--- Description of the task ---
The expected result is every entry, retyped character for character.

(Saved data entries)
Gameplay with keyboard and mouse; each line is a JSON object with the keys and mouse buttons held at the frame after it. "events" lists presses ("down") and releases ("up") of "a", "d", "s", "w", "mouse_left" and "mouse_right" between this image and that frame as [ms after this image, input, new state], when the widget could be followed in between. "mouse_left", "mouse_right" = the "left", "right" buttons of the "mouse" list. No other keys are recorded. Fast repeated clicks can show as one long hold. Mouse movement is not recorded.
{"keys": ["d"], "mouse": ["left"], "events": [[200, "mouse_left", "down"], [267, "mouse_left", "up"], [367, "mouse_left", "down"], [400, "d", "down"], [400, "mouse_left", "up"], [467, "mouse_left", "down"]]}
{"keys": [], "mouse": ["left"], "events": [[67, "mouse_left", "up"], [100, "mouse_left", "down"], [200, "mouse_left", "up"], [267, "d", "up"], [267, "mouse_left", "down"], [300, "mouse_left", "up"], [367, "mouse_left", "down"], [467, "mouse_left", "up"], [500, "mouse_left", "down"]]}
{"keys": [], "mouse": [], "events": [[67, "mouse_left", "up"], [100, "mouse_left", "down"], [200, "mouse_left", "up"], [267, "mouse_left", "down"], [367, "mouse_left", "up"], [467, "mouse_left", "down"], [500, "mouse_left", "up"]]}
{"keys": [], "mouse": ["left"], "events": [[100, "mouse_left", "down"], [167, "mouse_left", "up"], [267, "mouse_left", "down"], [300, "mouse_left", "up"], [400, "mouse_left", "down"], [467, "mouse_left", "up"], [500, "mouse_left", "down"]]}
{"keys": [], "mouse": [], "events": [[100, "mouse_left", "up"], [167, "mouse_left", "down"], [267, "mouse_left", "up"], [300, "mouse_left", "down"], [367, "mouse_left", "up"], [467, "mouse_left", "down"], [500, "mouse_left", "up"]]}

--- Solution to this problem ---
Gameplay with keyboard and mouse; each line is a JSON object with the keys and mouse buttons held at the frame after it. "events" lists presses ("down") and releases ("up") of "a", "d", "s", "w", "mouse_left" and "mouse_right" between this image and that frame as [ms after this image, input, new state], when the widget could be followed in between. "mouse_left", "mouse_right" = the "left", "right" buttons of the "mouse" list. No other keys are recorded. Fast repeated clicks can show as one long hold. Mouse movement is not recorded.
{"keys": ["d"], "mouse": ["left"], "events": [[200, "mouse_left", "down"], [267, "mouse_left", "up"], [367, "mouse_left", "down"], [400, "d", "down"], [400, "mouse_left", "up"], [467, "mouse_left", "down"]]}
{"keys": [], "mouse": ["left"], "events": [[67, "mouse_left", "up"], [100, "mouse_left", "down"], [200, "mouse_left", "up"], [267, "d", "up"], [267, "mouse_left", "down"], [300, "mouse_left", "up"], [367, "mouse_left", "down"], [467, "mouse_left", "up"], [500, "mouse_left", "down"]]}
{"keys": [], "mouse": [], "events": [[67, "mouse_left", "up"], [100, "mouse_left", "down"], [200, "mouse_left", "up"], [267, "mouse_left", "down"], [367, "mouse_left", "up"], [467, "mouse_left", "down"], [500, "mouse_left", "up"]]}
{"keys": [], "mouse": ["left"], "events": [[100, "mouse_left", "down"], [167, "mouse_left", "up"], [267, "mouse_left", "down"], [300, "mouse_left", "up"], [400, "mouse_left", "down"], [467, "mouse_left", "up"], [500, "mouse_left", "down"]]}
{"keys": [], "mouse": [], "events": [[100, "mouse_left", "up"], [167, "mouse_left", "down"], [267, "mouse_left", "up"], [300, "mouse_left", "down"], [367, "mouse_left", "up"], [467, "mouse_left", "down"], [500, "mouse_left", "up"]]}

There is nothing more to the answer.